- [TRY IT] Find each of the lines below that contains the string "states" and copy it out, matching case exactly.

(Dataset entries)
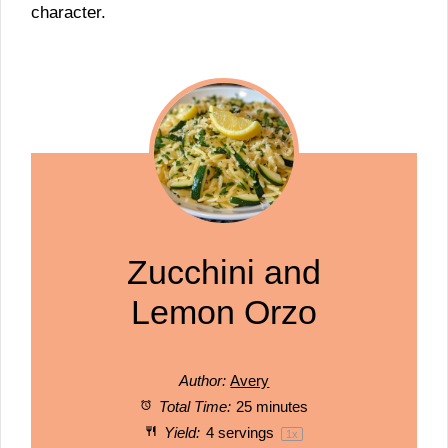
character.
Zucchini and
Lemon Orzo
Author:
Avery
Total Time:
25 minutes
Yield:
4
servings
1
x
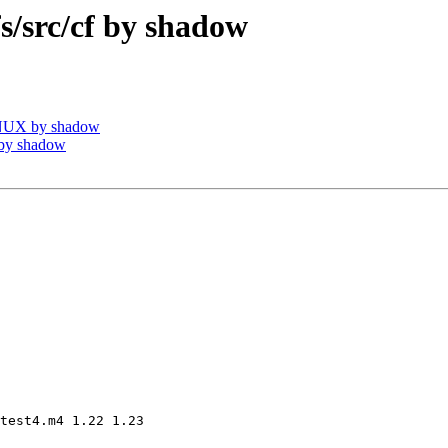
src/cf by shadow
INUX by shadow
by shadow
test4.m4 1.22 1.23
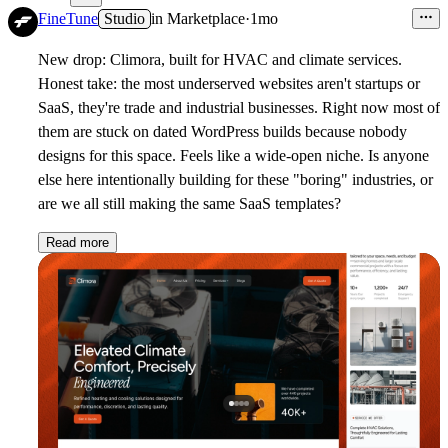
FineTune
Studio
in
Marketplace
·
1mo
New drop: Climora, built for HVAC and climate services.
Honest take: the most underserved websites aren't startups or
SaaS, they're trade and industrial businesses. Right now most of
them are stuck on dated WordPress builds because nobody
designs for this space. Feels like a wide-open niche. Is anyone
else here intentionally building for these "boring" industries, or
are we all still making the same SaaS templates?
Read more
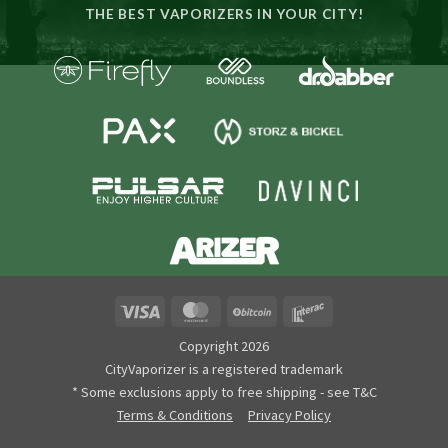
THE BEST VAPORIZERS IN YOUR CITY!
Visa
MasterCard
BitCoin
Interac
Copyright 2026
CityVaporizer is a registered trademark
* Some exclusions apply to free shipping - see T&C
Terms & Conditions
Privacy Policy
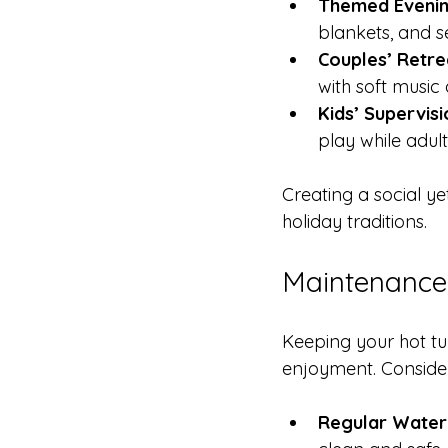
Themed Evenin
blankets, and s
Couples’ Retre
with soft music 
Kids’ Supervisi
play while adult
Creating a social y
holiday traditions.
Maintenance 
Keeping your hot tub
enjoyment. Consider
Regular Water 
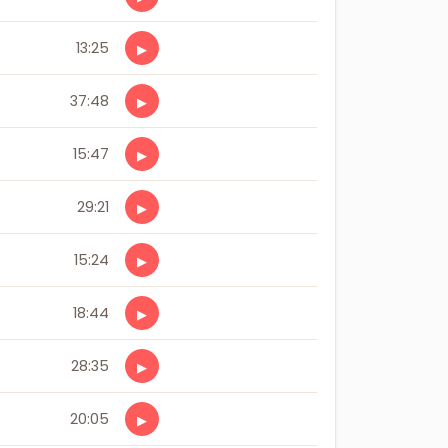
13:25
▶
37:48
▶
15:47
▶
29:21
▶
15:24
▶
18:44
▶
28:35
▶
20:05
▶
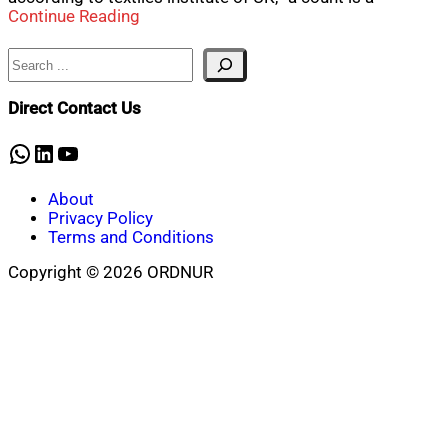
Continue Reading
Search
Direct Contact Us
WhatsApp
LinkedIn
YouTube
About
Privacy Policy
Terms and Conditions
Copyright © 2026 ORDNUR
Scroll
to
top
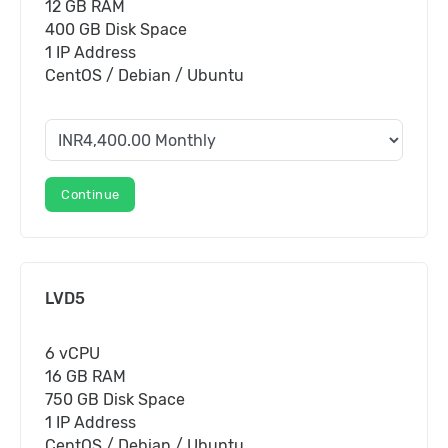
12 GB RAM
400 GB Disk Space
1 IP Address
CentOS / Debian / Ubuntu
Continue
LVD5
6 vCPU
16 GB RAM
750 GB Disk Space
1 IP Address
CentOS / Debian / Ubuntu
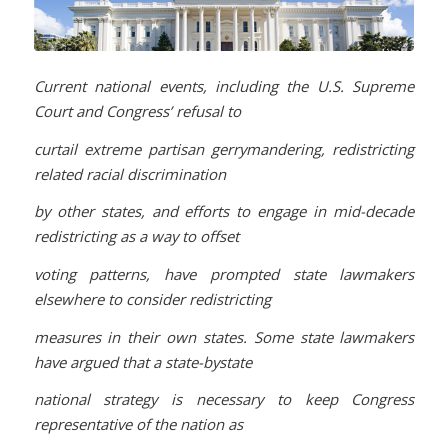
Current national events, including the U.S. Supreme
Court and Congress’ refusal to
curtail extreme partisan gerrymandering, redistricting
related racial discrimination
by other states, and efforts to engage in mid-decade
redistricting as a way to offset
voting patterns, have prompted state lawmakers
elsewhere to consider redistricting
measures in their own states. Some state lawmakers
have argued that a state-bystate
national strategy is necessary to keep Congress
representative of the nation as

- [RESPONSE TO THIS TASK]
by other states, and efforts to engage in mid-decade
measures in their own states. Some state lawmakers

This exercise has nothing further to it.